Now BLM are modelling to us what an accessible, accountable and transformative community that equitably distributes resources and power along intersectional lines looks like. In March and April 2016, this took the shape of the hugely successful two-week Tent City Occupation, which drew Torontonians’ attention to the police killings of Andrew Loku and Jermaine Carby, the erasure of Black spaces in the city, and the ongoing practice of racial profiling. In addition to being an effective site of intervention, Tent City was a queer-positive site of education, healing and community building, which showcased the best of racial, sexual, economic and healing justice.

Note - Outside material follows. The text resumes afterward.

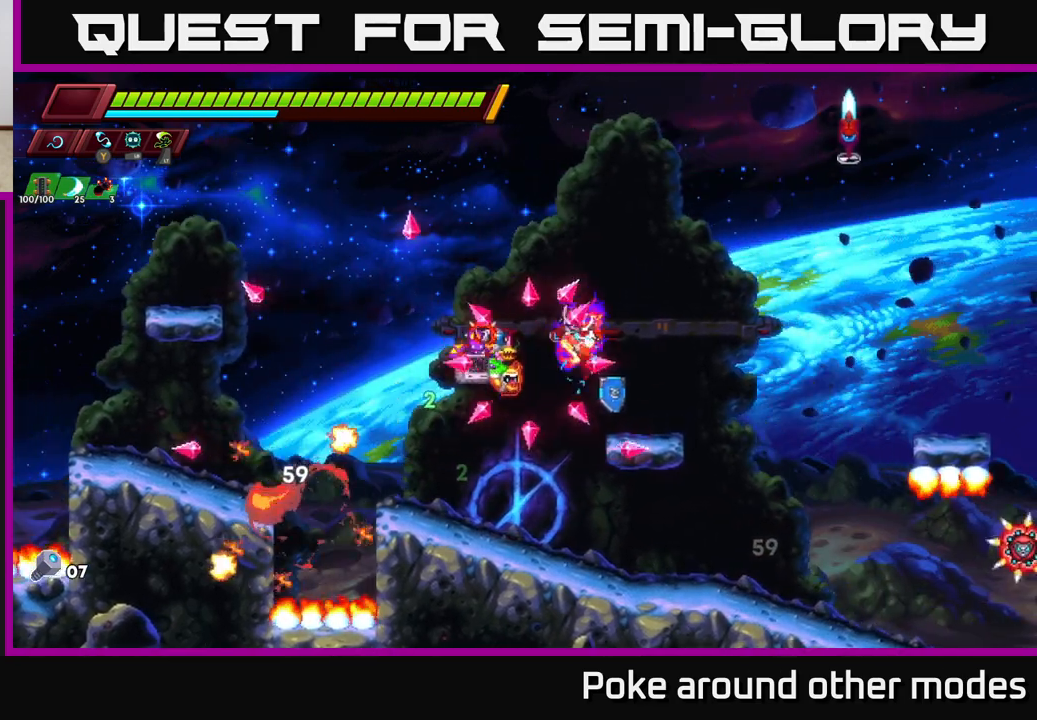
{"buttons": [], "left_stick": "right", "right_stick": "center", "events": [[150, "X", "down"], [233, "left_stick", "down-right"], [267, "X", "up"], [283, "left_stick", "right"]]}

We endorse all of BLMTO’s demands. We remind everyone that all of us benefit from their commitment to make our world just and safe for all. We also call attention to their demands for sexual and social justice spaces that affirm Black people’s lives and safety, and which are free of armed and uniformed police. We appeal to Pride Toronto and others in the city to acknowledge these lessons from BLMTO, and to treat this crucial movement with the respect that it deserves.

Black Lives Matter,  Blockorama/Blackness Yes! and BQY’s Demands of Pride:

  • Continued space, including stage and tents, funding and logistical support for Black Queer Youth.
  • Self-determination for all community spaces at Pride, allowing community groups full control over hiring, content and structure of their stages.
  • Full and adequate funding for community stages, including logistical, technical and personnel support.
  • Doubling of funding for Blockorama to $13,000.
  • Reinstatement of the South Asian stage.
  • Prioritizing of the hiring of Black transwomen, Indigenous people and others from vulnerable communities at Pride Toronto.
  • More Black deaf and hearing sign language interpreters for the festival.
  • Removal of police floats in the Pride marches and parades.
  • A town hall organized in conjunction with groups from marginalized communities, including but not limited to Black Lives Matter – Toronto, Blackness Yes and Black Queer Youth, in six months, where Pride Toronto will present an update and action plan on BLM-TO’s demands.